═════ GIVEN ENTRIES
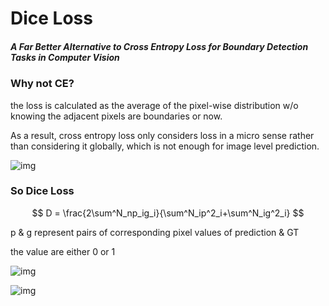 # Dice Loss

##### A Far Better Alternative to Cross Entropy Loss for Boundary Detection Tasks in Computer Vision



### Why not CE? 

the loss is calculated as the average of the pixel-wise distribution w/o knowing the adjacent pixels are boundaries or now.

As a result, cross entropy loss only considers loss in a micro sense rather than considering it globally, which is not enough for image level prediction.

![img](https://miro.medium.com/max/788/1*VMiADFOL7x0R9U32qK-C6Q.png)



### So Dice Loss

$$
D = \frac{2\sum^N_np_ig_i}{\sum^N_ip^2_i+\sum^N_ig^2_i}
$$

p & g represent pairs of corresponding pixel values of prediction & GT

the value are either 0 or 1

![img](https://miro.medium.com/max/788/1*oK8npb1wtF-GKeHi7yIBoQ.png)

![img](https://miro.medium.com/max/788/1*jHLfALexHBtE8ugdCYKtSQ.png)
══════════
§ **THE TASK**
Can you reproduce all of the material with "Dice Loss" swapped for "Dice Coefficient Loss" everywhere it occurs, keeping everything else the same and leaving out the pictures?

§ **ANSWER FOR THIS EXERCISE**
 # Dice Coefficient Loss

##### A Far Better Alternative to Cross Entropy Loss for Boundary Detection Tasks in Computer Vision



### Why not CE? 

the loss is calculated as the average of the pixel-wise distribution w/o knowing the adjacent pixels are boundaries or now.

As a result, cross entropy loss only considers loss in a micro sense rather than considering it globally, which is not enough for image level prediction.

![img](https://miro.medium.com/max/788/1*VMiADFOL7x0R9U32qK-C6Q.png)



### So Dice Coefficient Loss

$$
D = \frac{2\sum^N_np_ig_i}{\sum^N_ip^2_i+\sum^N_ig^2_i}
$$

p & g represent pairs of corresponding pixel values of prediction & GT

the value are either 0 or 1

![img](https://miro.medium.com/max/788/1*oK8npb1wtF-GKeHi7yIBoQ.png)

![img](https://miro.medium.com/max/788/1*jHLfALexHBtE8ugdCYKtSQ.png)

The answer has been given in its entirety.